Koren reached into the spirit world, down, down, down into the bottomless depths, hearing the spirits cry out with alarm and ignoring them, commanding them to release power and power flowed, limitless. A sun burst forth from the spirit world, more than a sun, pouring through Koren into the demon and still Koren pulled more and more power until the spirits writhed in terror and tried to flee but Koren held them fast with his will, draining an ocean of raw, searing power through himself into the demon, holding back nothing. The spirits lashed back and forth to break from Koren’s grip and he paid them no attention for they could not escape his indominable will. He needed power, more power, more more more it was never enough it would never end and the spirits drowned in the power surging through and upward out of their realm.

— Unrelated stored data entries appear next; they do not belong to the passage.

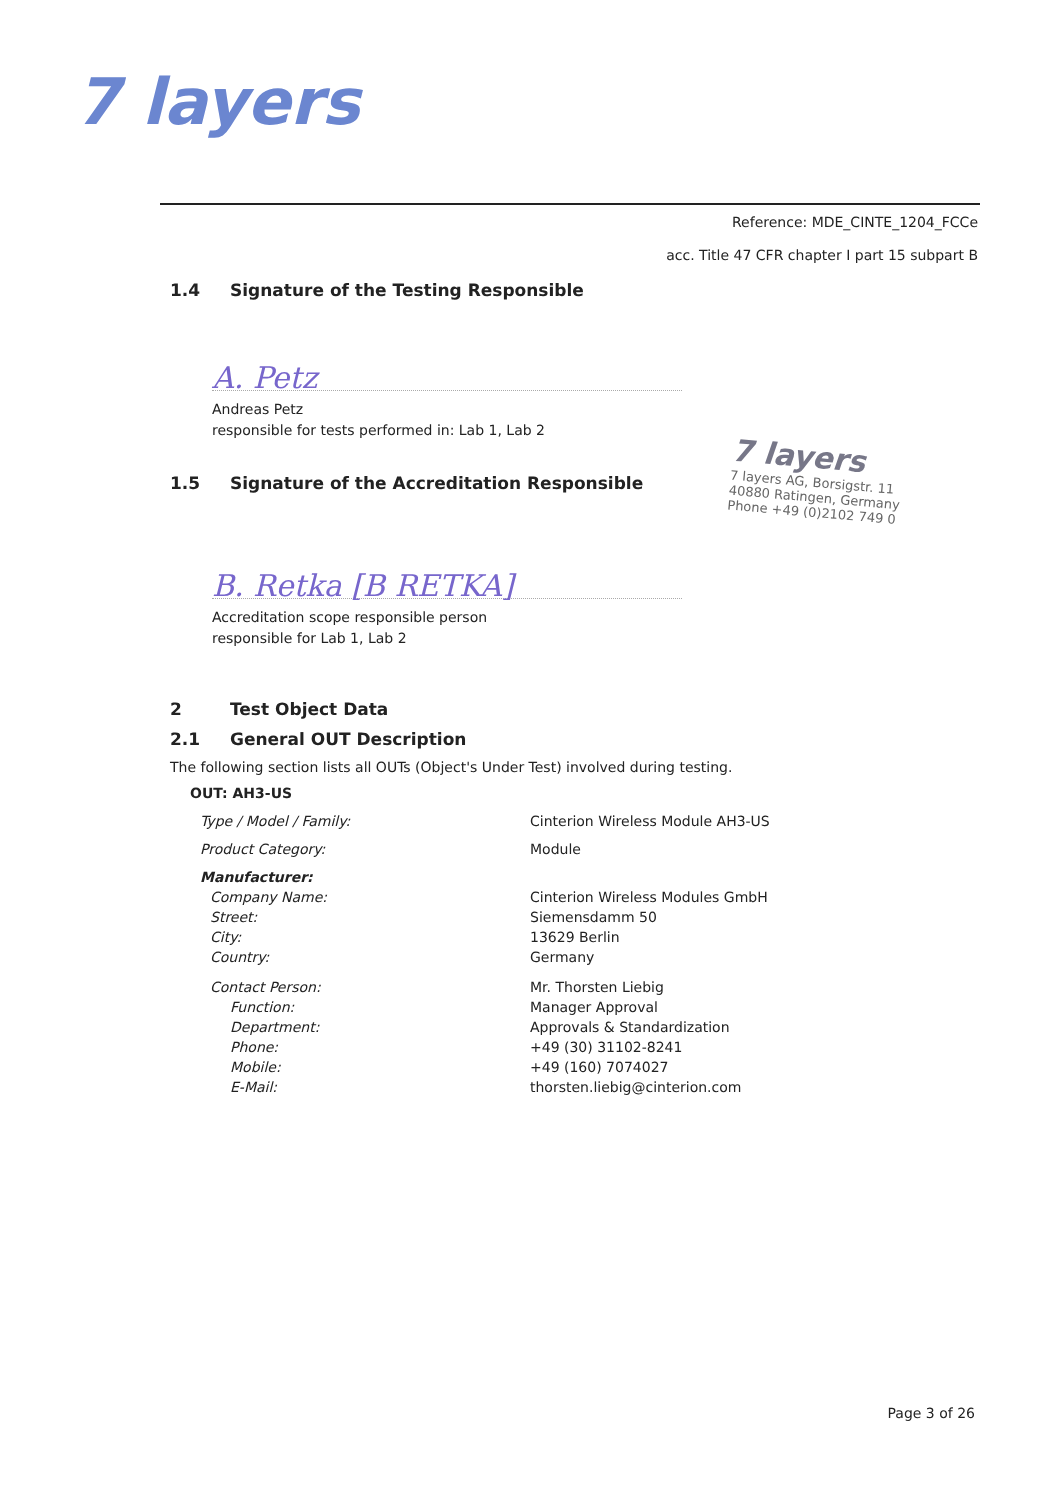7 layers
Reference: MDE_CINTE_1204_FCCe
acc. Title 47 CFR chapter I part 15 subpart B
1.4 Signature of the Testing Responsible
A. Petz
Andreas Petz
responsible for tests performed in: Lab 1, Lab 2
1.5 Signature of the Accreditation Responsible
B. Retka [B RETKA]
Accreditation scope responsible person
responsible for Lab 1, Lab 2
2 Test Object Data
2.1 General OUT Description
The following section lists all OUTs (Object's Under Test) involved during testing.
OUT: AH3-US
| Type / Model / Family: | Cinterion Wireless Module AH3-US |
| Product Category: | Module |
| Manufacturer: | |
| Company Name: | Cinterion Wireless Modules GmbH |
| Street: | Siemensdamm 50 |
| City: | 13629 Berlin |
| Country: | Germany |
| Contact Person: | Mr. Thorsten Liebig |
| Function: | Manager Approval |
| Department: | Approvals & Standardization |
| Phone: | +49 (30) 31102-8241 |
| Mobile: | +49 (160) 7074027 |
| E-Mail: | thorsten.liebig@cinterion.com |
7 layers
7 layers AG, Borsigstr. 11
40880 Ratingen, Germany
Phone +49 (0)2102 749 0
Page 3 of 26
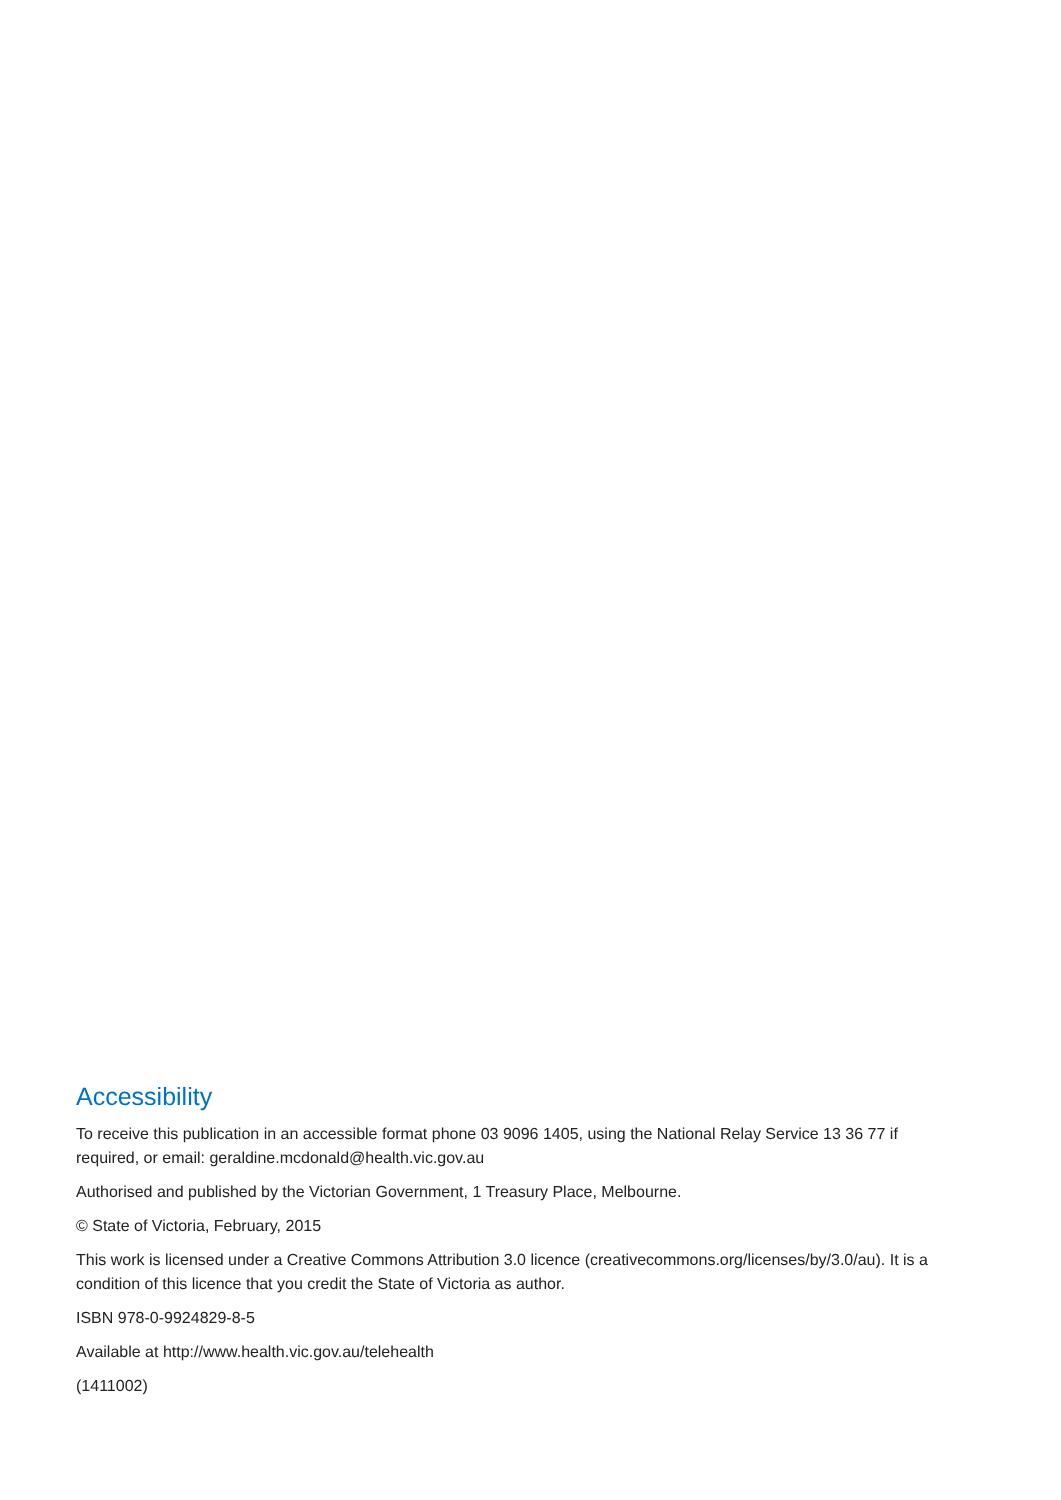Accessibility
To receive this publication in an accessible format phone 03 9096 1405, using the National Relay Service 13 36 77 if required, or email: geraldine.mcdonald@health.vic.gov.au
Authorised and published by the Victorian Government, 1 Treasury Place, Melbourne.
© State of Victoria, February, 2015
This work is licensed under a Creative Commons Attribution 3.0 licence (creativecommons.org/licenses/by/3.0/au). It is a condition of this licence that you credit the State of Victoria as author.
ISBN 978-0-9924829-8-5
Available at http://www.health.vic.gov.au/telehealth
(1411002)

“NOOOOOOOO!” the demon screamed, a hammerblow of sound that assaulted Koren’s eardrums and was ignored. Desperately, the demon tried to break its connection with the boy and found itself trapped in an immovable grip. Power, unimaginable, unfathomable, uncontrollable power flowed from the boy into the demon where it had no place to go. Not even a timelessly ancient being of the underworld could use or withstand such a tidal wave of power, the demon stood on the shore between worlds and shrank in panic from the coming wave that broke over it and smashed it over and over and over. Lightni
ng burst forth from its unworldly form until even the demon could not contain a million suns of power and the demon was overwhelmed, power beginning to flow heedlessly through the demon and scorch the barrier between worlds. On the other side, the hordes of demons waiting there had only the most fleeting moment of glee before the power burning through burst forth in all directions to scorch beings who were themselves made of magical fire. The demons howled in pain and fear, shrinking away to the farthest reaches of their dark realm but the power followed them, seeking them out in every corner until the demons screeched in utterly hopeless terror. The power burned, it hammered through the demons, it tore them asunder and they reacted in the only way they could; with the last of their strength they slammed shut the barrier between worlds, cutting off the lone demon in the real world from them forever.
The demon, alone, abandoned and terrified beyond sanity, forgot itself, forgot who it was forgot it existed forgot everything but the searing white hot fire within and the demon ceased to exist, its essence exploding as a deathless creature of the underworld was ripped apart.
Koren was barely aware of being at the center of a maelstrom of fire whirling around him faster and faster, caught in a bubble while everything around him turned to soot and dust and nothingness. The massive, solid ancient stones of the castle were nothing more than loose sand to the tornado of fire that consumed those walls, sending pieces of the castle for miles in every direction, blasting craters with the mere force of air that hit like a solid wall, punching holes in the ground and washing away hills until the landscape around where the castle had been was scoured by a relentless incoming tide of fire.
Paedris felt the shockwave as it hit the enemy wizards, a truly shocking wall of power rolling over them all, knocking them all to the ground and wiping awareness from his mind. His last memory was of Cecil beside him, the man’s eyes turning toward Paedris in fear, hope and amazement before he, too, was overcome.